The title for Can You Ever Forgive Me?, shared with the Lee Israel memoir from which it is adapted, may be a quote attributed to famed writer Dorothy Parker. Or, it could be a complete fabrication derived from Israel’s imagination, as she chose Parker as one of the inspirations for forged letters, which she sold to collectors under the guise of authenticity. So adept at forgery was Israel that she claimed she was a better Dorothy Parker than Dorothy Parker.
Though she started forging these letters for money, the whole enterprise is an exercise in the lengths to which people will go for success and admiration. Israel (Melissa McCarthy) had been a successful biographer, but became so overcome with anxiety that she fell into a permanent state of writers’ block. She confesses in the film that she doesn’t find herself very interesting, and so she plays Cyrano for herself: using her words and wit to impersonate those who already have success and admiration.
Israel’s relationship to the writing community is fraught; she doesn’t play the game but still wants recognition for showing up. Her wryness, smarter-than-thou resentment, and general misanthropy are the oil to the water of those donning turtlenecks and pronouncing the “bra” in “macabre” at book parties. “Oh, to be a while male who doesn’t know he’s full of crap,” she laments at Tom Clancy’s prosperity while wallowing in her lack of it.
But it’s unclear why she even wants to be a part of this world. The critique of the world of literary letters is the film’s most fruitful and least explored theme as it applies to Israel’s life. There’s a strong sense that buyers and collectors believe only what they want to believe; that the finding and possession of letters from famous writers grants them access to an elite world that they’d otherwise have no access to. Their pretentiousness comes from a desire to co-opt the fame not of others’ work but of their lives, and to claim ownership over a small slice of history.
And isn’t this exactly what Israel is doing in her forgeries? We see what she does, but not how she feels: in the act of forgery, pawning off her work then spending the money she got for it, but rarely any sense of pride or accomplishment, however twisted it may have been. Israel doesn’t have anything to prove to anyone, and seems to only be doing this for money, though we know that that’s not wholly true. The film acts as Israel would in this way: it purposefully doesn’t show us her inner thoughts and keeps her innermost self secret.
Though it can be argued that withholding Israel’s motivations is meant to maintain Israel’s air of enigma. Can You Ever Forgive Me? establishes Israel as someone with loose moral standing from the beginning, as we witness her stealing a coat from a party out of spite. Her frequent alcohol-induced benders result in her losing her job and causing undue harm to others. That McCarthy plays her with the fearful distrust of an abused dog creates a distinct relationship between viewer and subject: she’s a protagonist that begs to be sympathized with but doesn’t command it.
With very little backstory, Israel is presented as a character full of flaws with little in the way of redeemable qualities, and impressively, the film doesn’t provide Israel an excuse for her behavior.

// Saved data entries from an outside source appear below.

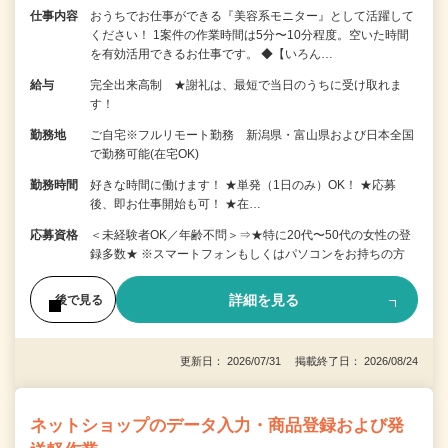
仕事内容
おうちでお仕事ができる『美容系モニター』として活躍して
ください！ 1案件の作業時間は5分〜10分程度。空いた時間
を有効活用できるお仕事です。 ◆【いろん…
給与
完全出来高制 ★謝礼は、最短で当日のうちに受け取れま
す！
勤務地
ご自宅※フルリモート勤務 新潟県・富山県および日本全国
で勤務可能(在宅OK)
勤務時間
好きな時間に働けます！ ★単発（1日のみ）OK！ ★応募
後、即お仕事開始も可！ ★在…
応募資格
＜未経験者OK／年齢不問＞⇒★特に20代〜50代の女性の登
録多数★ ※スマートフォンもしくはパソコンをお持ちの方
詳細を見る
後で見る
更新日： 2026/07/31 掲載終了日： 2026/08/24
ネットショップのデータ入力・商品登録および発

As far as we’re aware, she didn’t have a difficult childhood, she wasn’t abused in her past or present, or allowed any other cop-out for an anti-hero, and yet she’s allowed to act as badly as she will. The movie makes no attempt to redeem her personality or behavior because it understands that it doesn’t have to. Can You Ever Forgive Me? is perhaps the only piece of film since the television show Girls that not only allows but embraces its leading woman to be insufferable and unpresentable and filthy. Israel apologies for her actions but not for who she is.
At her own admission, Israel confesses that by committing herself to forgeries gave her a way out of doing real work. Actual writing meant, she said, “opening myself up to criticism, and I’m too much of a coward to do that.” This resolution offers a refreshing sense of ownership, though her spiky personality keeps her redeemability forever in question. Israel finds herself without losing herself, however unpleasant that self may be.